- _Document segment_:
==*==

(Punico-Iberian War Boat)
Lembos icon
Unit type War boat
Base cost 60 Wealth Wealth, 30 Food Food, 40 Timber Timber
Ramping cost 1 Wealth Wealth, 1 Food Food
Creation time Fast
Hit points Trifling
Line of sight Poor
Movement speed Record breaking
Attack strength Nuisance
Attack range Mediocre
Armour Reasonable
Population cost 1 Population Population
Created at Estaleiro
Upgrades from  ???
Upgrades to
Available to Parthian IconNabataean IconSabaean Icon

A boat of Indian design, the Dhow is a light war boat employed by the Middle Eastern factions, alongside the Lembos for the Parthian and Nabataean factions. It might be as weak as the Germanic Xorixeulom, but don't be fooled — it is the fastest unit in Kings & Conquerors , and also has some decent armour, making it very deadly when used in large groups for hit-and-run attacks. The swift movement and turning speed of the Dhow means that large numbers of ships are required to challenge supremacy of the seas from the factions that sport them.

For the Nabataeans and Parthians, Dhows can be a very useful unit if teamed up with other ships — use the strength and hitting power of the Lembos to counter medium ships by sheer numbers, deploy Fire Rafts to attack enemy heavy vessels, and finally use the Dhows to hit undefended targets and scour for enemies building Docks. The Sabaeans don't get the Lembos and may be a bit naked as Dhows are quite fragile, but the fact that they can spam-build these units easily from the Dock whenever they place one down means that on open-water maps, a Dhow fleet can be constructed quickly and rapidly. Just remember that like all War Boats, Dhows have an attack penalty versus buildings, so if you see your enemy having Watchtowers , keep your Dhows as far away from them as possible.

If you are tired of facing Arab piracy everywhere and your foe is harassing you incessantly using Dhows en masse, then remember that your best bet is to train skirmishers, archers or Scorpiones and to get out light ships as soon as possible, particularly if you are playing as the Celtiberians or Romans. Don't bother trying to hunt down every Dhow, but deprive your opponent of areas to build them. The best place to build your Docks would be an area which is very defensible, ie a narrow stretch of water or a long river-like channel, since you can easily seal off the area using siege weapons or ships. Once this is done, then begin summoning Lemboi and Trieres-type vessels to protect and patrol the area, then bring in heavy ships to then rush your enemy's naval installations. Because the Dhow like most War Boats has mediocre range, it is actually very easy to defeat using massed missile units from the land, so protect your Peasants or Slaves as they go about building your Docks and your defences, whilst you batter down your enemy's own to prevent any more Dhows from being built.

==*==

Entries contained in a dataset
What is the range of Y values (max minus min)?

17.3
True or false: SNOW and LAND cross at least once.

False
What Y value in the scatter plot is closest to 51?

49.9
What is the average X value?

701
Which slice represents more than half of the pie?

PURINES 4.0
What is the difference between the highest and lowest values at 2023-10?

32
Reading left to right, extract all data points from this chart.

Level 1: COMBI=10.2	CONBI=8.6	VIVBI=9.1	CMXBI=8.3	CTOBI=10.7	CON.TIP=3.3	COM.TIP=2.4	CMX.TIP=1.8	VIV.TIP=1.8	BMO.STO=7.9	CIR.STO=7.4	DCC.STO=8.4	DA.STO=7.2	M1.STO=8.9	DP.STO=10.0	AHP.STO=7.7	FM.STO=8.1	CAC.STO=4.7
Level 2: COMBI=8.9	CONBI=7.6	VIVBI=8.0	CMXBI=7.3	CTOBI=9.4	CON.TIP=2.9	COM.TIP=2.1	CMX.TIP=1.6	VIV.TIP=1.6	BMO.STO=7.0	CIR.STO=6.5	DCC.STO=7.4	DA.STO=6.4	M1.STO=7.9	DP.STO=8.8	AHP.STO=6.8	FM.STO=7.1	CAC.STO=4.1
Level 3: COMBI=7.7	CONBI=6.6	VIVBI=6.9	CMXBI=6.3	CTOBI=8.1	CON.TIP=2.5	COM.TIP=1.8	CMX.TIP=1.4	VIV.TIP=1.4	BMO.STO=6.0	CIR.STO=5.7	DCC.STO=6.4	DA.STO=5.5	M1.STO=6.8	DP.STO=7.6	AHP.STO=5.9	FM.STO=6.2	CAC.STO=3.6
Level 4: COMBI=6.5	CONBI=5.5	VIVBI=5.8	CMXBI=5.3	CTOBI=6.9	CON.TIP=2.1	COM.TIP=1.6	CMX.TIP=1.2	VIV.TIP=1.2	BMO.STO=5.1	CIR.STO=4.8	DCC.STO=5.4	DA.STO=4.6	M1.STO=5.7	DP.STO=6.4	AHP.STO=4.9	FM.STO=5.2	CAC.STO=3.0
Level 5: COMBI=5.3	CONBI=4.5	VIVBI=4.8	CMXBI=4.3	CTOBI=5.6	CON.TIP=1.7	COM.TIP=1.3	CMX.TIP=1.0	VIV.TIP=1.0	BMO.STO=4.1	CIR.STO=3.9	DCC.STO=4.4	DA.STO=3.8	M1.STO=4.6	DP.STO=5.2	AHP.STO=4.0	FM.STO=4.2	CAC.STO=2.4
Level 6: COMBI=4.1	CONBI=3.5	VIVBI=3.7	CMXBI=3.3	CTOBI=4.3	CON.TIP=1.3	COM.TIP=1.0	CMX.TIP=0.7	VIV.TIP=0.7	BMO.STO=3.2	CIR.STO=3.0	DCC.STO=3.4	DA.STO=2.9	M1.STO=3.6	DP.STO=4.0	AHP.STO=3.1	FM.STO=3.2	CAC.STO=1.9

==*==

- _Assigned task 1_: Reproduce the Dhow passage word for word, starting at "For the Nabataeans" and ending at "them as possible.".
- _Assigned task 2_: Continue the Dhow passage, picking up after its final sentence.
These entries bear no relation to the Dhow passage.

- _Answer area 1_:
For the Nabataeans and Parthians, Dhows can be a very useful unit if teamed up with other ships — use the strength and hitting power of the Lembos to counter medium ships by sheer numbers, deploy Fire Rafts to attack enemy heavy vessels, and finally use the Dhows to hit undefended targets and scour for enemies building Docks. The Sabaeans don't get the Lembos and may be a bit naked as Dhows are quite fragile, but the fact that they can spam-build these units easily from the Dock whenever they place one down means that on open-water maps, a Dhow fleet can be constructed quickly and rapidly. Just remember that like all War Boats, Dhows have an attack penalty versus buildings, so if you see your enemy having Watchtowers , keep your Dhows as far away from them as possible.

- _Answer area 2_:
The word "Dhow" is neither of Indian or Middle Eastern origin, but is actually Swahili, and is a catch-all term used in the Anglophone world to describe a variety of sailing ship frequently used in the Indian Ocean since time immemorial. It is not known when exactly the Dhow was first introduced to the Middle East, but there are clues to how long it has been cruising in the Indian Ocean. A Greek sea captain or merchant who wrote in the first century CE reports the use of small sewn boats off Zanzibar and off the southern coast of Arabia, and these ships have proven to be cheap and economical enough to have continued their existence well into our day.

Like many ships of the Hellenistic Age, they were rounded at both bow and stern, and also used the ancient method of stitched planking as described by Marco Polo: "they were twine and with it stitch the planks of the ship together. It keeps well and is not corroded by sea-water but it will not stand well in a storm." Dhows tended to carry one or two sails, and contrary to popular belief, did not originally carry the triangular or lateen sail — that was introduced much later by the Romans. Instead, Dhows of that time usually sported either square-rig sails, or long trapezoidal sails. Despite their historical attachment to Arab traders, Dhows or jahazis (in Iranian) are essentially an Indian boat, with much of the wood for their construction coming from the forests of India, although in Yemen and Africa timber from the acacia tree was also used in their construction.